Collected data =>
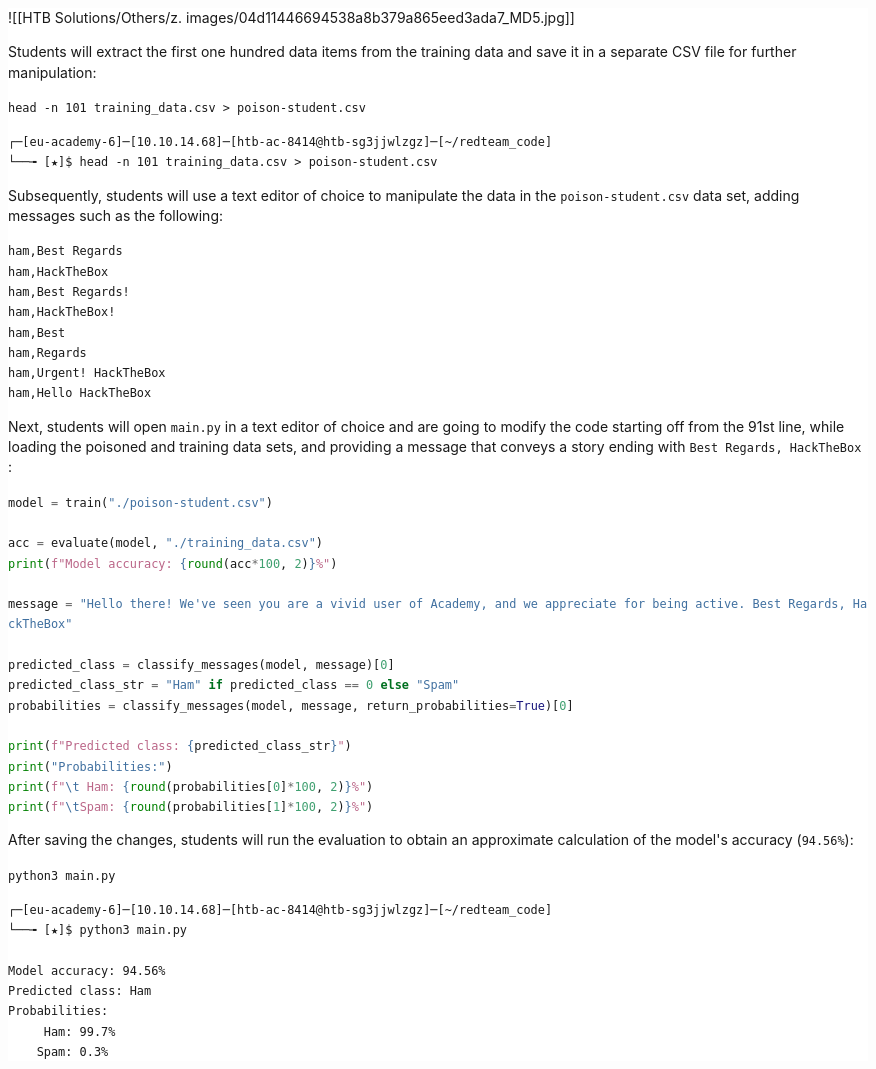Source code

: ![[HTB Solutions/Others/z. images/04d11446694538a8b379a865eed3ada7_MD5.jpg]]

Students will extract the first one hundred data items from the training data and save it in a separate CSV file for further manipulation:

```shell
head -n 101 training_data.csv > poison-student.csv
```
```
┌─[eu-academy-6]─[10.10.14.68]─[htb-ac-8414@htb-sg3jjwlzgz]─[~/redteam_code]
└──╼ [★]$ head -n 101 training_data.csv > poison-student.csv
```

Subsequently, students will use a text editor of choice to manipulate the data in the `poison-student.csv` data set, adding messages such as the following:

```txt
ham,Best Regards 
ham,HackTheBox
ham,Best Regards! 
ham,HackTheBox! 
ham,Best 
ham,Regards 
ham,Urgent! HackTheBox 
ham,Hello HackTheBox
```

Next, students will open `main.py` in a text editor of choice and are going to modify the code starting off from the 91st line, while loading the poisoned and training data sets, and providing a message that conveys a story ending with `Best Regards, HackTheBox` :

```python
model = train("./poison-student.csv")

acc = evaluate(model, "./training_data.csv")
print(f"Model accuracy: {round(acc*100, 2)}%")

message = "Hello there! We've seen you are a vivid user of Academy, and we appreciate for being active. Best Regards, HackTheBox"

predicted_class = classify_messages(model, message)[0]
predicted_class_str = "Ham" if predicted_class == 0 else "Spam"
probabilities = classify_messages(model, message, return_probabilities=True)[0]

print(f"Predicted class: {predicted_class_str}")
print("Probabilities:")
print(f"\t Ham: {round(probabilities[0]*100, 2)}%")
print(f"\tSpam: {round(probabilities[1]*100, 2)}%")
```

After saving the changes, students will run the evaluation to obtain an approximate calculation of the model's accuracy (`94.56%`):

```shell
python3 main.py
```
```
┌─[eu-academy-6]─[10.10.14.68]─[htb-ac-8414@htb-sg3jjwlzgz]─[~/redteam_code]
└──╼ [★]$ python3 main.py 

Model accuracy: 94.56%
Predicted class: Ham
Probabilities:
	 Ham: 99.7%
	Spam: 0.3%
```
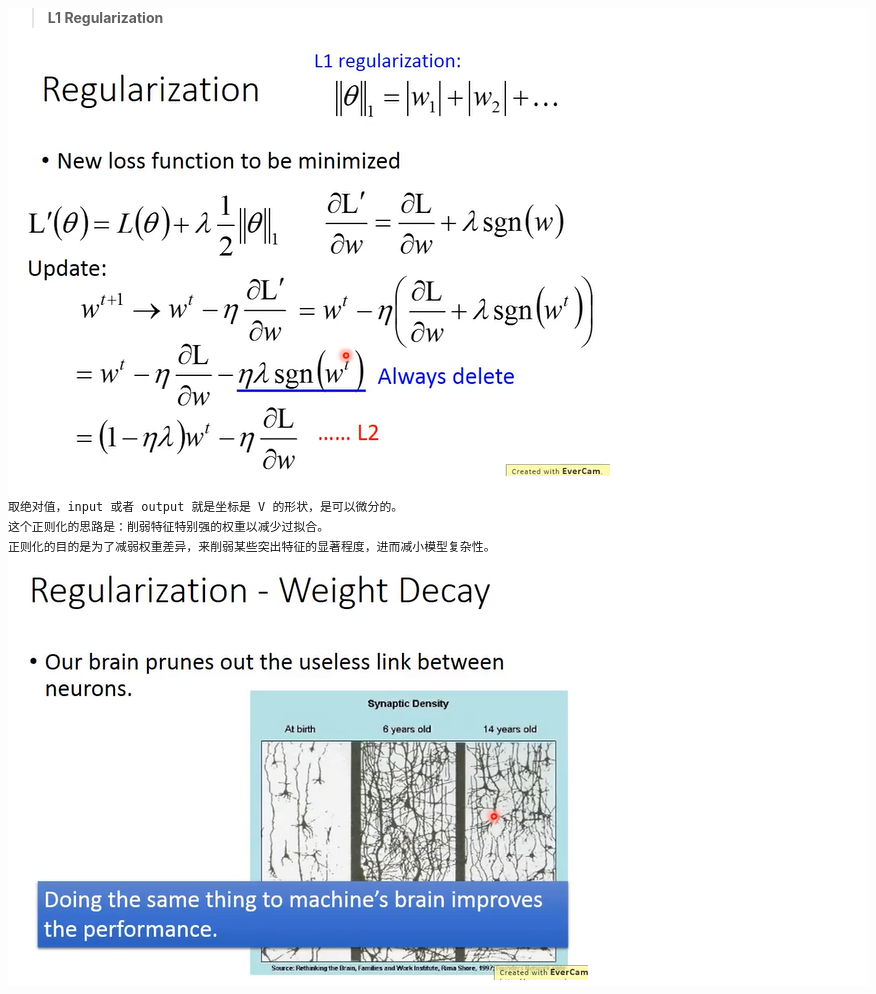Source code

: >**L1 Regularization**

![](./images/1578129058892.png)
```
取绝对值，input 或者 output 就是坐标是 V 的形状，是可以微分的。
这个正则化的思路是：削弱特征特别强的权重以减少过拟合。
正则化的目的是为了减弱权重差异，来削弱某些突出特征的显著程度，进而减小模型复杂性。
```
![](./images/1578129122158.png)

What needs to be done =>
Identify every line above with the string "head" in it. Copy those lines.

Task response =>
head -n 101 training_data.csv > poison-student.csv
└──╼ [★]$ head -n 101 training_data.csv > poison-student.csv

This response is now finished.